======== EXCERPTED DATA ========
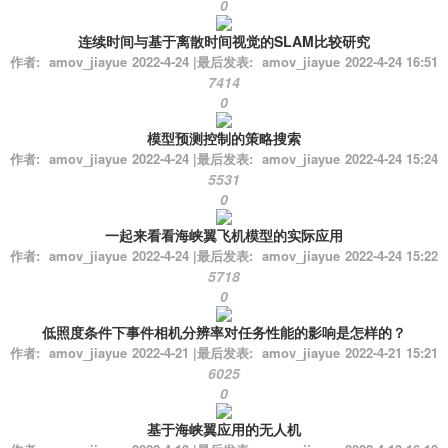
0
连续时间与基于离散时间视觉的SLAM比较研究
作者:
amov_jiayue
2022-4-24
|
最后发表:
amov_jiayue
2022-4-24 16:51
7414
0
模型预测控制的策略搜索
作者:
amov_jiayue
2022-4-24
|
最后发表:
amov_jiayue
2022-4-24 15:24
5531
0
一起来看看海峡翼飞机模型的实际应用
作者:
amov_jiayue
2022-4-24
|
最后发表:
amov_jiayue
2022-4-24 15:22
5718
0
低照度条件下事件相机分辨率对任务性能的影响是怎样的？
作者:
amov_jiayue
2022-4-21
|
最后发表:
amov_jiayue
2022-4-21 15:21
6025
0
基于海峡翼应用的无人机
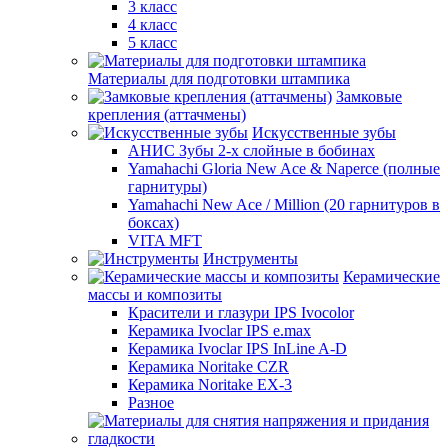
3 класс
4 класс
5 класс
Материалы для подготовки штампика
Замковые
крепления (аттачмены)
Искусственные зубы
АНИС Зубы 2-х слойные в бобинах
Yamahachi Gloria New Ace & Naperce (полные
гарнитуры)
Yamahachi New Ace / Million (20 гарнитуров в
боксах)
VITA MFT
Инструменты
Керамические
массы и композиты
Красители и глазури IPS Ivocolor
Керамика Ivoclar IPS e.max
Керамика Ivoclar IPS InLine A-D
Керамика Noritake CZR
Керамика Noritake EX-3
Разное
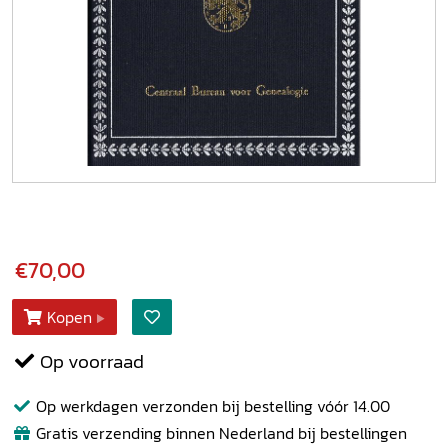
€70,00
Kopen
Op voorraad
Op werkdagen verzonden bij bestelling vóór 14.00
Gratis verzending binnen Nederland bij bestellingen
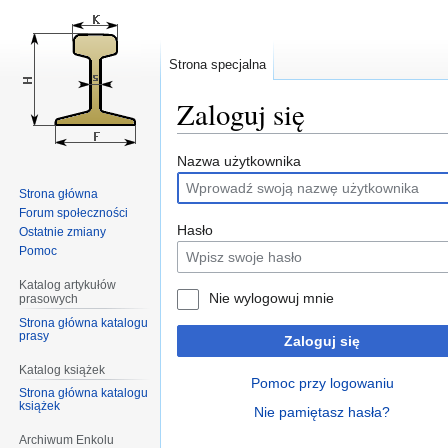
Strona specjalna
Zaloguj się
Przejdź
Przejdź
Nazwa użytkownika
do
do
Strona główna
nawigacji
wyszukiwania
Forum społeczności
Hasło
Ostatnie zmiany
Pomoc
Katalog artykułów
Nie wylogowuj mnie
prasowych
Strona główna katalogu
prasy
Zaloguj się
Katalog książek
Pomoc przy logowaniu
Strona główna katalogu
książek
Nie pamiętasz hasła?
Archiwum Enkolu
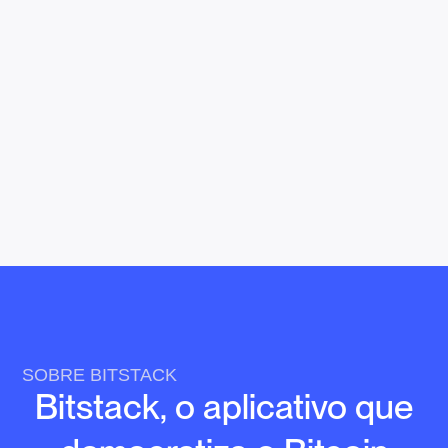
SOBRE BITSTACK
Bitstack, o aplicativo que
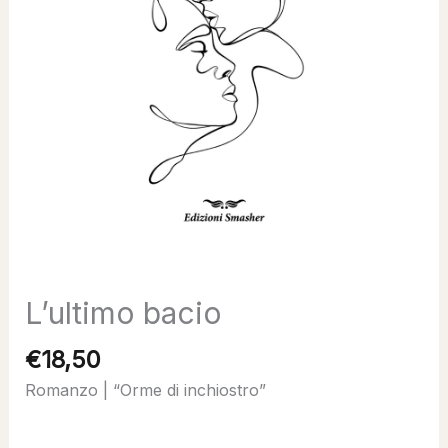
L’ultimo bacio
€
18,50
Romanzo | “Orme di inchiostro”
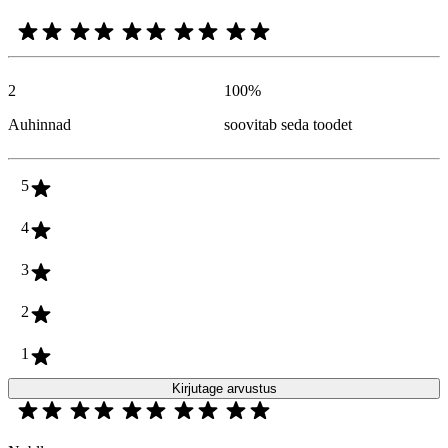
2
100
%
Auhinnad
soovitab seda toodet
5
4
3
2
1
Kirjutage arvustus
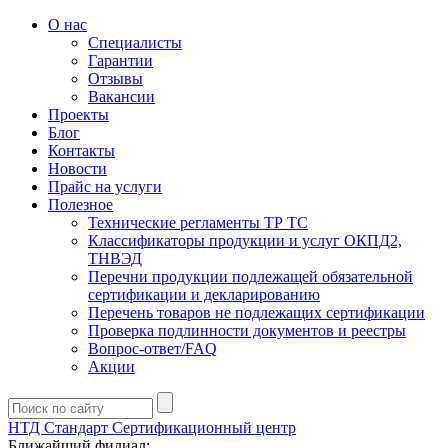
О нас
Специалисты
Гарантии
Отзывы
Вакансии
Проекты
Блог
Контакты
Новости
Прайс на услуги
Полезное
Технические регламенты ТР ТС
Классификаторы продукции и услуг ОКПД2,
ТНВЭД
Перечни продукции подлежащей обязательной
сертификации и декларированию
Перечень товаров не подлежащих сертификации
Проверка подлинности документов и реестры
Вопрос-ответ/FAQ
Акции
НТД Стандарт
Сертификационный центр
Ближайший филиал:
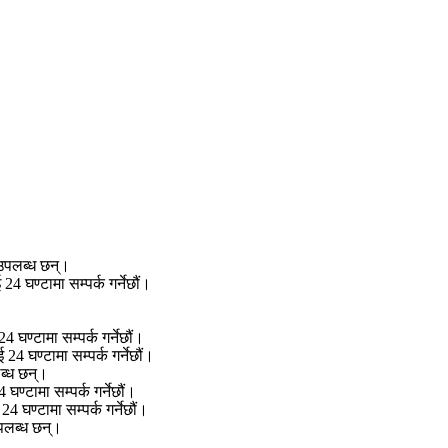
उपलब्ध छन्।
 घण्टामा सम्पर्क गर्नेछौं।
घण्टामा सम्पर्क गर्नेछौं।
4 घण्टामा सम्पर्क गर्नेछौं।
ब्ध छन्।
ण्टामा सम्पर्क गर्नेछौं।
 घण्टामा सम्पर्क गर्नेछौं।
पलब्ध छन्।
========
## WHAT IS BEING ASKED
Copy out the text of all the records above, line for line and without changes. Leave out the pictures.

## WRITTEN REPLY
0
连续时间与基于离散时间视觉的SLAM比较研究
作者:
amov_jiayue
2022-4-24
|
最后发表:
amov_jiayue
2022-4-24 16:51
7414
0
模型预测控制的策略搜索
作者:
amov_jiayue
2022-4-24
|
最后发表:
amov_jiayue
2022-4-24 15:24
5531
0
一起来看看海峡翼飞机模型的实际应用
作者:
amov_jiayue
2022-4-24
|
最后发表:
amov_jiayue
2022-4-24 15:22
5718
0
低照度条件下事件相机分辨率对任务性能的影响是怎样的？
作者:
amov_jiayue
2022-4-21
|
最后发表:
amov_jiayue
2022-4-21 15:21
6025
0
基于海峡翼应用的无人机
3 класс
4 класс
5 класс
Материалы для подготовки штампика
Замковые
крепления (аттачмены)
Искусственные зубы
АНИС Зубы 2-х слойные в бобинах
Yamahachi Gloria New Ace & Naperce (полные
гарнитуры)
Yamahachi New Ace / Million (20 гарнитуров в
боксах)
VITA MFT
Инструменты
Керамические
массы и композиты
Красители и глазури IPS Ivocolor
Керамика Ivoclar IPS e.max
Керамика Ivoclar IPS InLine A-D
Керамика Noritake CZR
Керамика Noritake EX-3
Разное
€70,00
Kopen
Op voorraad
Op werkdagen verzonden bij bestelling vóór 14.00
Gratis verzending binnen Nederland bij bestellingen
Strona specjalna
Zaloguj się
Przejdź
Przejdź
Nazwa użytkownika
do
do
Strona główna
nawigacji
wyszukiwania
Forum społeczności
Hasło
Ostatnie zmiany
Pomoc
Katalog artykułów
Nie wylogowuj mnie
prasowych
Strona główna katalogu
prasy
Zaloguj się
Katalog książek
Pomoc przy logowaniu
Strona główna katalogu
książek
Nie pamiętasz hasła?
Archiwum Enkolu
SOBRE BITSTACK
Bitstack, o aplicativo que
L’ultimo bacio
€
18,50
Romanzo | “Orme di inchiostro”
2
100
%
Auhinnad
soovitab seda toodet
5
4
3
2
1
Kirjutage arvustus
О нас
Специалисты
Гарантии
Отзывы
Вакансии
Проекты
Блог
Контакты
Новости
Прайс на услуги
Полезное
Технические регламенты ТР ТС
Классификаторы продукции и услуг ОКПД2,
ТНВЭД
Перечни продукции подлежащей обязательной
сертификации и декларированию
Перечень товаров не подлежащих сертификации
Проверка подлинности документов и реестры
Вопрос-ответ/FAQ
Акции
НТД Стандарт
Сертификационный центр
Ближайший филиал:
उपलब्ध छन्।
 घण्टामा सम्पर्क गर्नेछौं।
घण्टामा सम्पर्क गर्नेछौं।
4 घण्टामा सम्पर्क गर्नेछौं।
ब्ध छन्।
ण्टामा सम्पर्क गर्नेछौं।
 घण्टामा सम्पर्क गर्नेछौं।
पलब्ध छन्।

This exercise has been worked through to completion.